I do this by picking the tomatoes that are a bit damaged and ripen them for my chickens. I leave them in a brown paper bag in a darker spot on my counter. When the tomatoes turn red and ripe, I feed them to my chickens.
While I’m picking partially-eaten tomatoes for my chickens so they don’t go to waste, I’ll also harvest what-appear-to-be fully-grown tomatoes when they are still green. I put them in a separate brown bag than the ones that have the tomatoes for chickens. I ripen them for my family before they are damaged by pests.
Problems With Feeding Tomatoes to Chickens
There are a few cautions about feeding tomatoes to chickens. When you feed tomatoes to your hens, remember that they should only be given as treats.
If your chickens eat too many tomatoes, they may neglect eating other foods that they may need in their diet. Like a small child who eats cookies before dinner, they won’t have an appetite for the balanced layer pellet that they need. Best Chicken Feed Options
While they are unlikely to get sick from eating too many tomatoes, they may stop laying eggs as well. This is not because they are ill, but because they didn’t eat enough layer pellets with egg producing nutrients to produce eggs.
Other Fruits and Veggies That Chickens Can Eat
Aside from wondering can chickens eat tomato, you may wonder about other food sources in the garden for your chickens. Here is a brief list of which veggies and fruits chickens can consume. Consider them to be chicken treats instead of making up a meal. In order to lay eggs, they need a proper healthy diet.
What Nightshades Can Chickens Eat
Bell peppers – As a member of the nightshade family like tomatoes are, chickens can eat the bell pepper fruits, but not the plants because of the solanine.
Eggplant – This is another nightshade. Chickens can eat eggplant, but the stems and leaves should be removed because they are poisonous with the solanine.
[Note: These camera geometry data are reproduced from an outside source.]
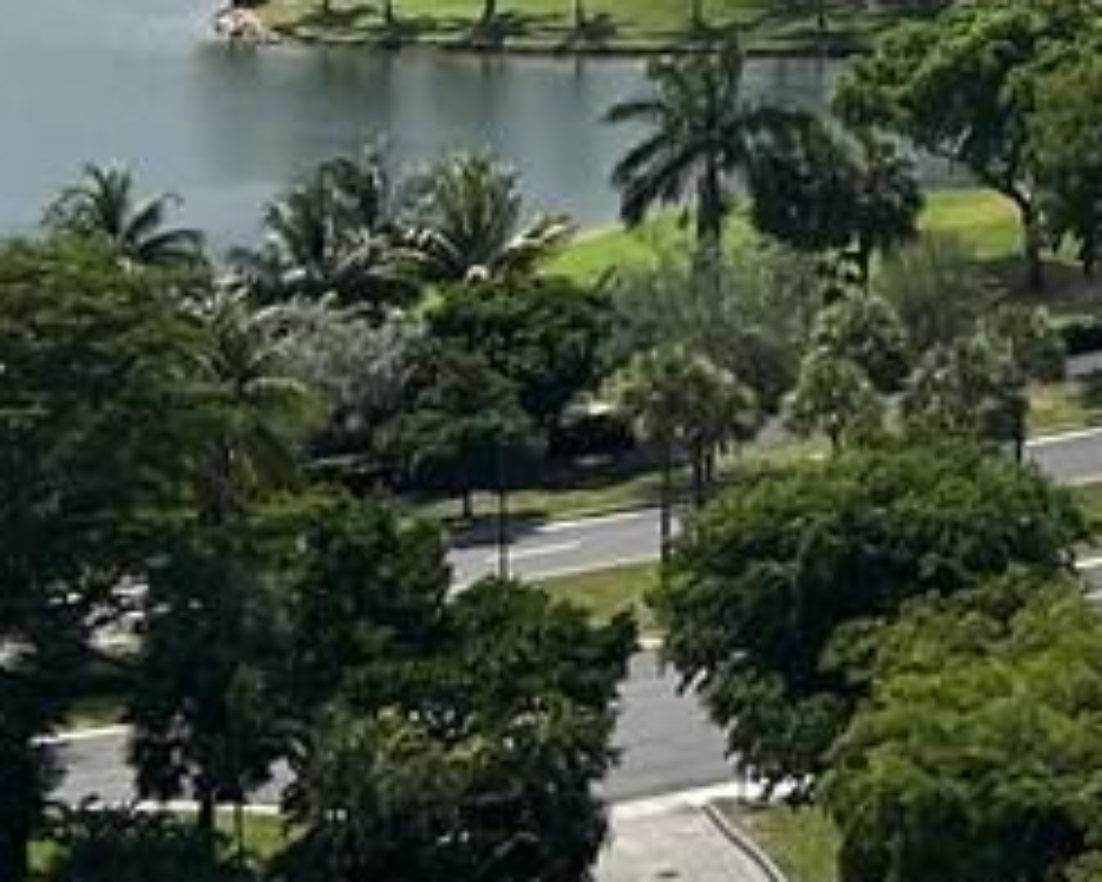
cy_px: -850
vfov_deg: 8.8
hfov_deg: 11.0
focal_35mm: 166
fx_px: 5414
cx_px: 1840
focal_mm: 5.7
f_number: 1.5
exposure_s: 1/6211
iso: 50
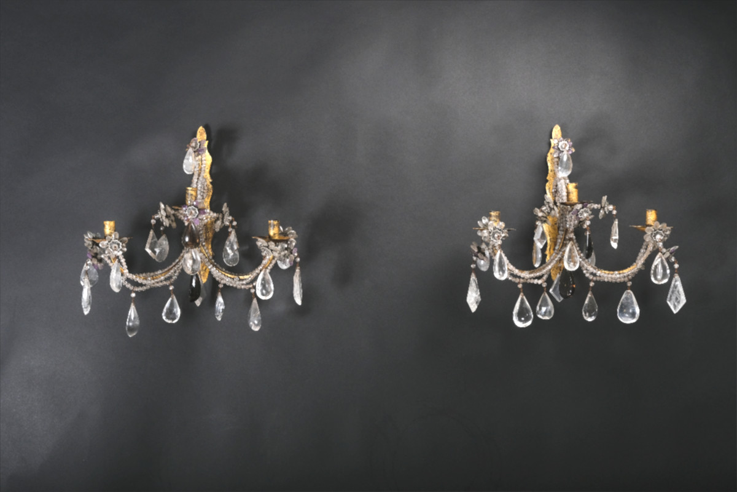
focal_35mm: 46
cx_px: 368
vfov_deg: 29.2
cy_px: 246
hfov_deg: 42.7
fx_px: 942
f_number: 10
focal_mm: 30.8
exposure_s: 1/250
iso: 800
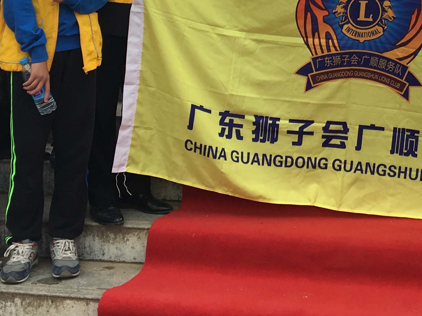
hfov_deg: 24.0
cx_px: 351
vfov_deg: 17.4
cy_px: -85
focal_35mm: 80
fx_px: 975
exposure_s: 1/620
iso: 25
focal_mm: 4.15
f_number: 2.2
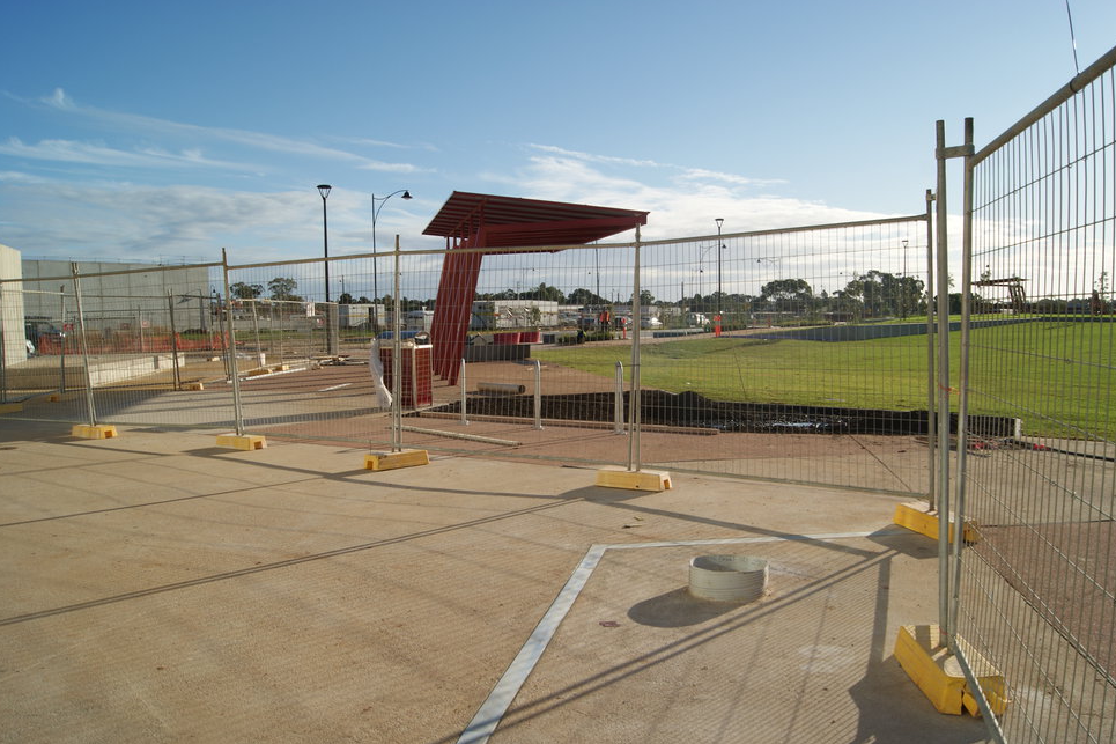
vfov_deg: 46.4
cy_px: 384
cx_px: 572
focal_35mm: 28
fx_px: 868
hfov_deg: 65.5
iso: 100
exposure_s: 1/200
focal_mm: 18
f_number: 10
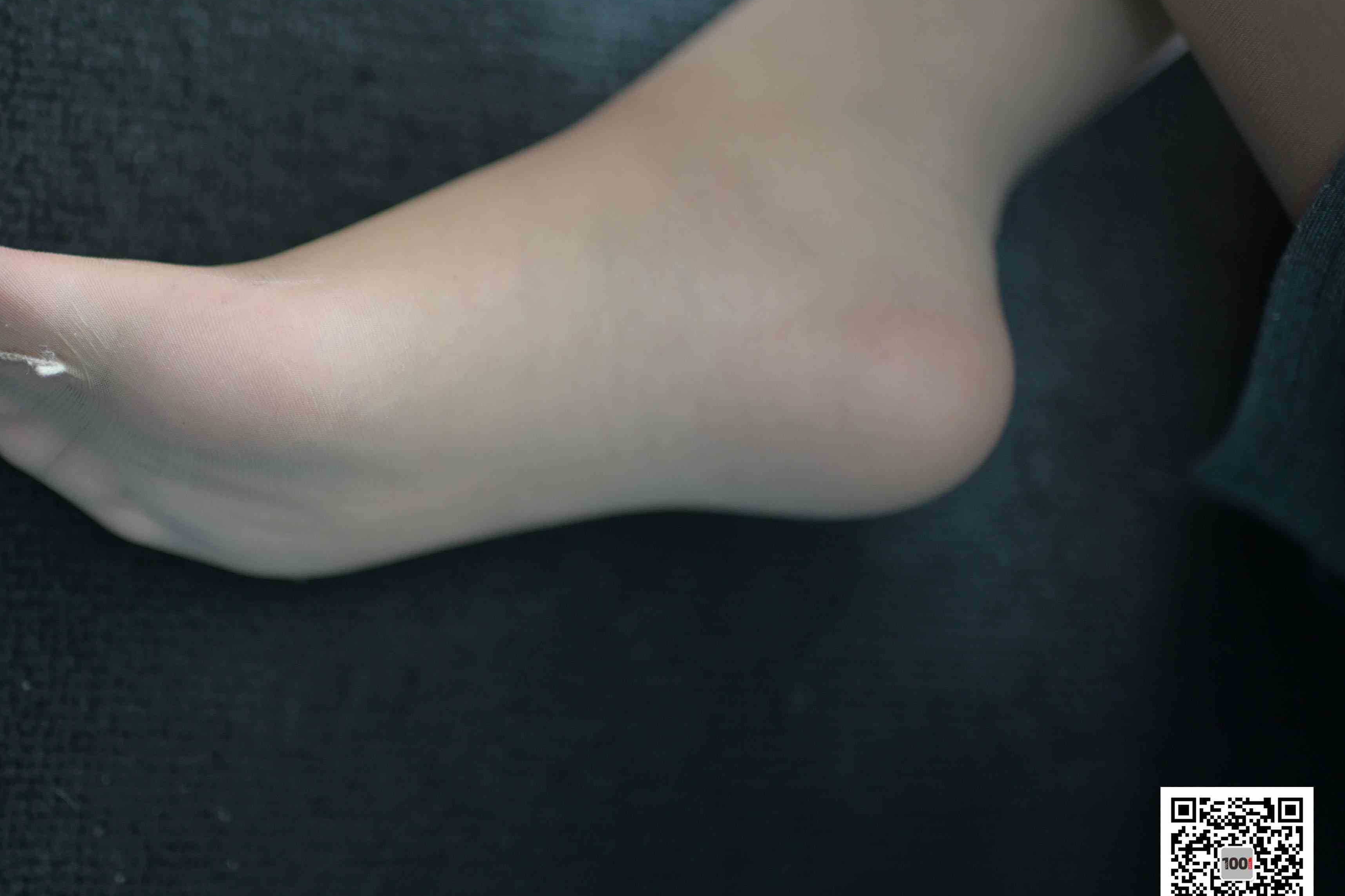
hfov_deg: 41.5
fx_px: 1756
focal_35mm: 47
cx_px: 475
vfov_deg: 28.6
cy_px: 383
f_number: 1.4
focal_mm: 35
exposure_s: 1/160
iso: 640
Potatoes – Also considered a nightshade, potatoes are fine for chickens. However, they should not eat green potatoes since these contain solanine which is poisonous. Do not give chickens the leaves, stems or any part of the plant.
Other Fruits and Vegetables
- Carrots – Chickens can eat all parts of a carrot, including the tops.
- Cucumbers – Chickens can eat all parts of a cucumber.
- Cilantro – Chickens can eat all parts of the cilantro plant.
- Lettuce – Chickens can eat all parts of the lettuce plant.
- Strawberries – Chickens can eat all parts of a strawberry plant, but only as a treat. Too many can lead to illness. See Can Chickens Have Strawberries
- Grapes – Chickens can grapes, but only as treats. Too many can lead to illness.
- Peaches – Chickens can eat peaches, but remove the pit first because the pits contain cyanide, which is poisonous.
- Raspberries – Chickens can eat all parts of a raspberry plant, including the seeds and leaves. They should be enjoyed in moderation to avoid illness.
- Blueberries – Chickens can eat blueberries, but only as occasional treats.
- Blackberries – Chickens can eat all parts of a blackberry plant as occasional treats.
Yes, Chickens Can Have Tomatoes
Chickens are great animals to help your family avoid food waste. They can eat most scraps from the kitchen, so there is no need to toss food waste in the trash or even the compost.
While chickens can eat a wide variety of foods, there are a few things you should avoid. Don’t feed your hens junk food or candy. It’s not good for humans, and it’s not good for hens. Don’t feed the hens citrus, avocado, green tomatoes, green potato skins, dried beans, or moldy foods. All of these things can make your chickens sick.
Chickens can eat ripe tomatoes. Red tomatoes are perfectly fine for them. Take off the stems first. Do not give them unripe tomatoes or the tomato plants or tomato leaves to eat. But you can give chickens tomatoes to eat if insects or birds have found them and started eating them.